Several races earlier on the card, Follow the Notion (Jose Montano) displayed his usual late kick when he rallied from well off the early pace and overhauled 3-5 favorite North Atlantic in the final 100 yards to capture the inaugural running of the $35,000 Lucy’s Bob Boy Stakes for state-bred older males. A seven-year-old Great Notion gelding owned, bred and trained by Gary Williams, Jr., Follow the Notion recorded his third straight victory and now owns a solid 8-4-4 slate and nearly $200,000 banked from 26 lifetime tries after getting the seven panels in 1:27.04.
“After the way he raced his last two starts, I didn’t think he could get beat,” Williams said. “He won those last two races so easily. I told anyone that asked they could go to the bank and bet him. He’s even better this year than he was when he won the Onion Juice [in 2016]. His rider wants to skip the Onion Juice this year and go in the Classic again. I asked him if he wanted to pass on a sure $60,000 and he said we should go for the big race in the fall. There’s just not a lot for him until the stakes races later this summer, so I’m not sure where he’ll go next.”

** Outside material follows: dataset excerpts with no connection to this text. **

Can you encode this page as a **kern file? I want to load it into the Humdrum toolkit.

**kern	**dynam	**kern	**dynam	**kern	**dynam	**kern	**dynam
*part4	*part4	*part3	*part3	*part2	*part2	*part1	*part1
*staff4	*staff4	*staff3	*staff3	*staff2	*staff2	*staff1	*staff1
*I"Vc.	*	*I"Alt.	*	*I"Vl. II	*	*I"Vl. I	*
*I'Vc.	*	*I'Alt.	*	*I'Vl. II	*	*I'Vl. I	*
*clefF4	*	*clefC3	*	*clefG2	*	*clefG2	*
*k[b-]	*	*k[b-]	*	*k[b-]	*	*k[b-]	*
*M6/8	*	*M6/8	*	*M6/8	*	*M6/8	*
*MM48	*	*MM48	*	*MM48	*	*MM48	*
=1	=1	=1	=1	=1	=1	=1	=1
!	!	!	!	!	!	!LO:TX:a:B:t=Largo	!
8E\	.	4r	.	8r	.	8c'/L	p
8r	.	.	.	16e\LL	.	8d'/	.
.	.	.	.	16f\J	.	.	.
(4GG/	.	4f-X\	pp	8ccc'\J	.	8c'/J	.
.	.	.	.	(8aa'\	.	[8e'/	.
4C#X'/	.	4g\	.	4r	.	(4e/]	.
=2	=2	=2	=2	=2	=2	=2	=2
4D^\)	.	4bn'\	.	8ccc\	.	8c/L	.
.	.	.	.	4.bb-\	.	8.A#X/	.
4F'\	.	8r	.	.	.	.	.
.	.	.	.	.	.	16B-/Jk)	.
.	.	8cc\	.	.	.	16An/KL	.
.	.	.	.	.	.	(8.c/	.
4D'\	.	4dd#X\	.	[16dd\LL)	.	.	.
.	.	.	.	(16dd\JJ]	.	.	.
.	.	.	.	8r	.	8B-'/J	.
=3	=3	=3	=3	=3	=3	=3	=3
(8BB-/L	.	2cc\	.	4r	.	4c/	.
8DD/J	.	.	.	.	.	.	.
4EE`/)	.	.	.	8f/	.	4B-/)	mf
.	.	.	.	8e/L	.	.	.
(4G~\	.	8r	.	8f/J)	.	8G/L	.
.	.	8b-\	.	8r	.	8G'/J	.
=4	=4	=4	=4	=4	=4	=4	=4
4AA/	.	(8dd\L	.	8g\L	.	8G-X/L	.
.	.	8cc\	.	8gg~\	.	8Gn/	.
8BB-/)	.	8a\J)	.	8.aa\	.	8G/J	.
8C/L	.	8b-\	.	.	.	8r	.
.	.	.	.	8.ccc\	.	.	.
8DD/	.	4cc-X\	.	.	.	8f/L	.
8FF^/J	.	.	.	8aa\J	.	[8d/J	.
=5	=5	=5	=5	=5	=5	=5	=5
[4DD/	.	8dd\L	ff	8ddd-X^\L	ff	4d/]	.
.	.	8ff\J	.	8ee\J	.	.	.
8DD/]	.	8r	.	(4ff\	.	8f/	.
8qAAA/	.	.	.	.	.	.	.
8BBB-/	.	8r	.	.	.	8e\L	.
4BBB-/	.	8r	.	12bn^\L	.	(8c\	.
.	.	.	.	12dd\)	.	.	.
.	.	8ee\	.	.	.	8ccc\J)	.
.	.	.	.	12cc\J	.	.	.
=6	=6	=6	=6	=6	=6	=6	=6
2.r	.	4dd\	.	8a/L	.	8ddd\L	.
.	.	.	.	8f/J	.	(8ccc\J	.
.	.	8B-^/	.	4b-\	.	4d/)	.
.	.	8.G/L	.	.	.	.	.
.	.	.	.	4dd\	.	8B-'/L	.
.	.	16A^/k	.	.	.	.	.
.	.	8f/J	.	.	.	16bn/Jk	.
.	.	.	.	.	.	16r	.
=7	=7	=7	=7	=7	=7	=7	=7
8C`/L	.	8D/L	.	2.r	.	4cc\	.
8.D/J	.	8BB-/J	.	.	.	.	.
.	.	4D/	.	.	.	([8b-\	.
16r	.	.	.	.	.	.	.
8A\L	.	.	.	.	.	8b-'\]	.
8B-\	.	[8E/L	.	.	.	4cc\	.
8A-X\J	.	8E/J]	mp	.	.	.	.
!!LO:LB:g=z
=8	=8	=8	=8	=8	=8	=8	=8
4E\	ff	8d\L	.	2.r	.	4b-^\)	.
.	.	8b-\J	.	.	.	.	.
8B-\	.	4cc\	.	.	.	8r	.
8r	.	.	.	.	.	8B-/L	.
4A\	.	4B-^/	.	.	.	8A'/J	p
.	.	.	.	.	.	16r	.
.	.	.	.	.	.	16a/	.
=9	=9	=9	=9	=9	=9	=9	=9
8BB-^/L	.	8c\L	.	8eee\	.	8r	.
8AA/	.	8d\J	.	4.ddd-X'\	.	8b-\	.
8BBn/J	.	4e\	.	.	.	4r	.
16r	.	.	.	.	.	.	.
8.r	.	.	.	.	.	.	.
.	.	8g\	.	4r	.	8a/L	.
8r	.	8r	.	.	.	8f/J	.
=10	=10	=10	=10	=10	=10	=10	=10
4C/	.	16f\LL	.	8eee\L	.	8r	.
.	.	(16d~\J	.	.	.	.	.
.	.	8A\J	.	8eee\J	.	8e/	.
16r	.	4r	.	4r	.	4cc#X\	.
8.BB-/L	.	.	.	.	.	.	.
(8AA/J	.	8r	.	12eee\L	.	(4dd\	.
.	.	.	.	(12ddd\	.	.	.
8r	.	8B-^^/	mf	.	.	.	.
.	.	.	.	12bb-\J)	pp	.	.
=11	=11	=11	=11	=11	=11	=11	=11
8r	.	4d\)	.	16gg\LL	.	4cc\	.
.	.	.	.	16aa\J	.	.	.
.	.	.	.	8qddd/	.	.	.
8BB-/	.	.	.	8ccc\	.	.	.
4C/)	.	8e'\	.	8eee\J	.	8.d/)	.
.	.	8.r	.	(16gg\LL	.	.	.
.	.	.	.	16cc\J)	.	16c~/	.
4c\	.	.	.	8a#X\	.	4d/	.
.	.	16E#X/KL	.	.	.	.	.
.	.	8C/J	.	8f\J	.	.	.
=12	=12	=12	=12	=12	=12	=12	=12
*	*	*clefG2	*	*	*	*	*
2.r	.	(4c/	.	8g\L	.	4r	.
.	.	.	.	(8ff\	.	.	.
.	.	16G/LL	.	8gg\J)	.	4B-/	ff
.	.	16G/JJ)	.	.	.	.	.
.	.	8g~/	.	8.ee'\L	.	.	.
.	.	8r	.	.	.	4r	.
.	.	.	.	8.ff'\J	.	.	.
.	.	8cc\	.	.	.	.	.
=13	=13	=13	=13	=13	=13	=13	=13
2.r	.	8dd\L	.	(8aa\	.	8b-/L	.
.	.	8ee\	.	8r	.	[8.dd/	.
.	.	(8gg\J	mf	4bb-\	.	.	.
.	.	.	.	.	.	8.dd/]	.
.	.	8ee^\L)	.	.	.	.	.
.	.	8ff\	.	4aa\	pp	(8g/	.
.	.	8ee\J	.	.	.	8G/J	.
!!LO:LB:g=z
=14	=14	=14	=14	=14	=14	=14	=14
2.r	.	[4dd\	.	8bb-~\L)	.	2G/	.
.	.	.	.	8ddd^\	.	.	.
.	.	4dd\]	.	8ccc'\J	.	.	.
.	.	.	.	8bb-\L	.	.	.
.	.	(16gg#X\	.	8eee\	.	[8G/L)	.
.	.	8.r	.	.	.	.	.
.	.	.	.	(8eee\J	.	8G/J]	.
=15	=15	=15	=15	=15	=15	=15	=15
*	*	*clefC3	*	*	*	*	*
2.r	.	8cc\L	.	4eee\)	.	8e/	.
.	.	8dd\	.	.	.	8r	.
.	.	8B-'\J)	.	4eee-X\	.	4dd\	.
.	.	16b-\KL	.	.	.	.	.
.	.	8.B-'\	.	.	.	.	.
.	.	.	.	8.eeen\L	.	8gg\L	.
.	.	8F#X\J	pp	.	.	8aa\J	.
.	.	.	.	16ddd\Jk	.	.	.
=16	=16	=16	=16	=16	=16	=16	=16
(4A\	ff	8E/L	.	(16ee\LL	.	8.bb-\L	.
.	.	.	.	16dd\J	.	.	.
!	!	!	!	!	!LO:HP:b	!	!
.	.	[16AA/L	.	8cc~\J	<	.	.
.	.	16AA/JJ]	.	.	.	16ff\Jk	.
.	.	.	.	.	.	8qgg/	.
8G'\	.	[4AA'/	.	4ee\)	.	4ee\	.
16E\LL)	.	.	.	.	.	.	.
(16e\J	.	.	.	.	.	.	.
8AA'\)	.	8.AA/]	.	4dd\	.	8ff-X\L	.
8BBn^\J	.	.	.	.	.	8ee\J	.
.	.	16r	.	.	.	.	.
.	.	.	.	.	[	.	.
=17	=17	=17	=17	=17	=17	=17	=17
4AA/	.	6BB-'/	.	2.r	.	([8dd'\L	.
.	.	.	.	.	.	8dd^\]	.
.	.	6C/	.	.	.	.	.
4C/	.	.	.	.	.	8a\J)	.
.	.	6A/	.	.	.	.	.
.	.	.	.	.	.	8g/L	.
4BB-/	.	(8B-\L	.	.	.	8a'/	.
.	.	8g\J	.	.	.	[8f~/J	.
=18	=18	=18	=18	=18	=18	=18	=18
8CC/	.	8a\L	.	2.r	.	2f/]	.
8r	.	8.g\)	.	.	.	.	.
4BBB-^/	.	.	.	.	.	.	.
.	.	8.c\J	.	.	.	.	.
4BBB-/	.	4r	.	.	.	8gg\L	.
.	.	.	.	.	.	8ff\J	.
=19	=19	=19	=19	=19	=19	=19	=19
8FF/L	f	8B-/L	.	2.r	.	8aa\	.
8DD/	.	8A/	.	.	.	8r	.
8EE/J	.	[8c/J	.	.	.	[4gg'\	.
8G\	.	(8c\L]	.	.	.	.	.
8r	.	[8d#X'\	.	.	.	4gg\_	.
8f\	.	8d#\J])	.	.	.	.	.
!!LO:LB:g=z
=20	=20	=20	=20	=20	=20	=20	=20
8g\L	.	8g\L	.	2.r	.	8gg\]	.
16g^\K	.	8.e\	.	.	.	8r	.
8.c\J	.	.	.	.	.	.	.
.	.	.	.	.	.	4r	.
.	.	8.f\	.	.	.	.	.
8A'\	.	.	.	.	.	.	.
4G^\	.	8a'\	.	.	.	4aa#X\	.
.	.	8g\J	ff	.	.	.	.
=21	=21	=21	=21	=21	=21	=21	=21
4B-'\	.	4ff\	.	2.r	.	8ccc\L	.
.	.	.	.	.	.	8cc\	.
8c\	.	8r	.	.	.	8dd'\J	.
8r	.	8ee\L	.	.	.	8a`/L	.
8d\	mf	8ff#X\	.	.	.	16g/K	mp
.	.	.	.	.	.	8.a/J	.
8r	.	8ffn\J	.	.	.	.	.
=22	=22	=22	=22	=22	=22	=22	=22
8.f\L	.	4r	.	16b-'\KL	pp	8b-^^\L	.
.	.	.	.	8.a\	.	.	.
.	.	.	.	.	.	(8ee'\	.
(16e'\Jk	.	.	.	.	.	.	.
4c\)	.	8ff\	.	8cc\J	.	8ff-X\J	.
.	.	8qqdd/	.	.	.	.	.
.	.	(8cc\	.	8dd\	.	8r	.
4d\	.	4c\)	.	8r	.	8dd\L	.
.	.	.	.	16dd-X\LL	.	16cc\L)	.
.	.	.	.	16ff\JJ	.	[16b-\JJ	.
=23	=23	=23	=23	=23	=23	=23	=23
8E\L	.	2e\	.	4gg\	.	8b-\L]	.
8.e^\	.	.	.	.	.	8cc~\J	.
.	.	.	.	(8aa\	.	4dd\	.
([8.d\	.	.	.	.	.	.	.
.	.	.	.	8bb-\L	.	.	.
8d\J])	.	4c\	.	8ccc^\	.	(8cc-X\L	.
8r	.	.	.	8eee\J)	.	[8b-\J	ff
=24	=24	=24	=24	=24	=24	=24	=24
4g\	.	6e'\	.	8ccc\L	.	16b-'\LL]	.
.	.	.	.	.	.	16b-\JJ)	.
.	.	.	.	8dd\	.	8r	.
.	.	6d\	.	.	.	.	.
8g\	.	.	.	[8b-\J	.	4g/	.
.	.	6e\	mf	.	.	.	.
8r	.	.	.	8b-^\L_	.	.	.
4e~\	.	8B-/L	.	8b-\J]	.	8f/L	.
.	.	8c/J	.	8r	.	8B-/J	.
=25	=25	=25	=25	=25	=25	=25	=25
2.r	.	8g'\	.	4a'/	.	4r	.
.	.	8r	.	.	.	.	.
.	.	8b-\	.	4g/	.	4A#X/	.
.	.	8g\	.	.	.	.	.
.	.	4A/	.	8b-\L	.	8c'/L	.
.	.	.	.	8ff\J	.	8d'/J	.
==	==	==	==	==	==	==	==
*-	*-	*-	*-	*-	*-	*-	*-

One earlier on the card, Noblame (J.D. Acosta) and 4-5 favorite Late Night Pow Wow (Fredy Peltrouche) virtually staged a match race from the outset and through the far turn and well into the stretch where Noblame finally emerged victorious following the prolonged duel. A sophomore daughter of Blame trained by Joe Sharp for owners Wayne Sanders and Larry Hirsch, Noblame ended a three-race skid by capturing the $50,000-added It’s Binn Too Long Stakes in 53.87 for the 4 12/-furlongs for her second stakes tally and fourth win in seven career outings.
Late Night Pow Wow was a gritty second in her stakes debut and did little harm to her reputation while suffering the first setback in her brief, three-race career. Bound to Windsor (Christian Hiraldo), the talented Casey homebred filly who bested William and Mary last fall in the split West Virginia Futurity, settled for third in her seasonal debut. Last fall she had also upset Noblame in the Triple Crown Nutrition BC then ended the campaign with stakes tallies in the West Virginia Futurity and the Eleanor Casey Memorial, those last three stakes scores going two turns here.